WORK TO COMPLETE:
Print, word for word, the passage of the bug report from "glusterfs-3.12.2-2" up to and including "present in translators.".

== SUPPLIED TEXT ==

Bug 1495161

Summary:

[GSS] Few brick processes are consuming more memory after patching 3.2

Product:

[Red Hat Storage] Red Hat Gluster Storage

Reporter:

Prerna Sony <psony>

Component:

locks

Assignee:

Xavi Hernandez <jahernan>

Status:

CLOSED ERRATA

QA Contact:

Nag Pavan Chilakam <nchilaka>

Severity:

high

Docs Contact:

Priority:

unspecified

Version:

rhgs-3.2

CC:

abhishku, amukherj, bkunal, hgowtham, jahernan, nbalacha, nchilaka, psony, rcyriac, rhs-bugs, sankarshan, sheggodu, srmukher, storage-qa-internal

Target Milestone:

---

Target Release:

RHGS 3.4.0

Hardware:

Unspecified

OS:

Unspecified

Whiteboard:

Fixed In Version:

glusterfs-3.12.2-2

Doc Type:

Bug Fix

Doc Text:

Previously, processes that used of many POSIX locks, possibly in combination with gluster clear-locks command, would lead to memory leak causing high memory consumption on brick processes that triggered ‘OOM killer’ error in some cases. This release fixes the issue related to leaks present in translators.

Story Points:

---

Clone Of:

Environment:

Last Closed:

2018-09-04 06:36:24 UTC

Type:

Bug

Regression:

---

Mount Type:

---

Documentation:

---

CRM:

Verified Versions:

Category:

---

oVirt Team:

---

RHEL 7.3 requirements from Atomic Host:

Cloudforms Team:

---

Target Upstream Version:

Embargoed:

Bug Depends On:

Bug Blocks:

1503135, 1507361, 1526377

Attachments:

Description	Flags
state-dump from 3.1.3 (prod, prod-moodle)	none

Description Prerna Sony 2017-09-25 11:09:30 UTC

Description of problem:

GlusterFSd processes using more memory after patching 3.2 when compared to the non patched environment i.e 3.1.3

Version-Release number of selected component (if applicable):

glusterfs-server-3.8.4-18.4.el6rhs.x86_64   

How reproducible:
In Customer environment

Actual results:
Few of the brick processes are consuming more memory after patching 3.2

Comment 2 Prerna Sony 2017-09-25 11:13:25 UTC

Created attachment 1330478 [details]
State dump

Comment 12 Prerna Sony 2017-09-27 05:08:36 UTC

Created attachment 1331309 [details]
state-dump from 3.1.3 (prod, prod-moodle)

===
== SOURCE INFORMATION ==

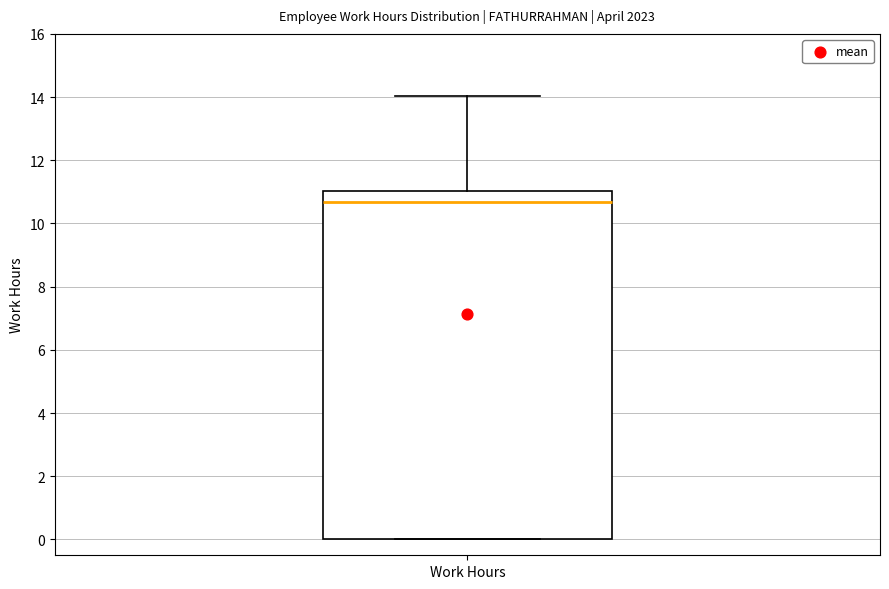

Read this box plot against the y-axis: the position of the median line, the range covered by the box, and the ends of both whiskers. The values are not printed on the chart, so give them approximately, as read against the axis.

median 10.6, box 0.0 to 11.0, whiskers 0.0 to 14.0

===
== SOURCE INFORMATION ==

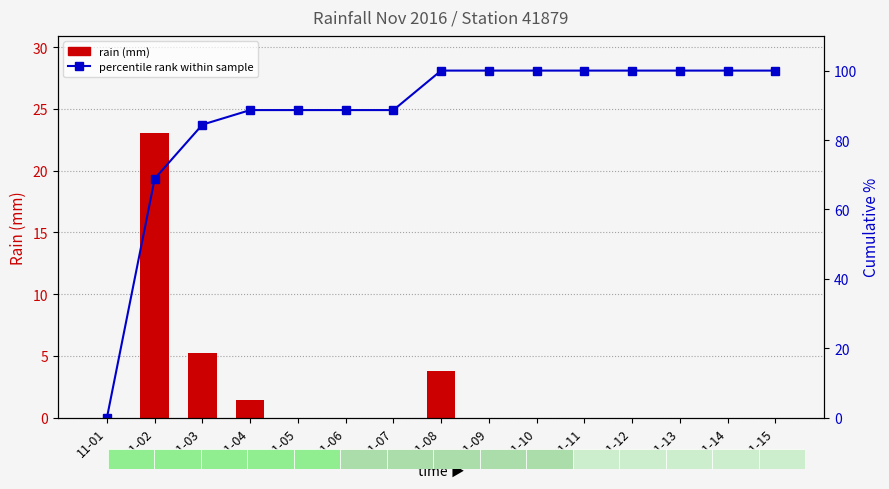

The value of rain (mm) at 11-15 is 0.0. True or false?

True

===

TASK RESULT:
glusterfs-3.12.2-2

Doc Type:

Bug Fix

Doc Text:

Previously, processes that used of many POSIX locks, possibly in combination with gluster clear-locks command, would lead to memory leak causing high memory consumption on brick processes that triggered ‘OOM killer’ error in some cases. This release fixes the issue related to leaks present in translators.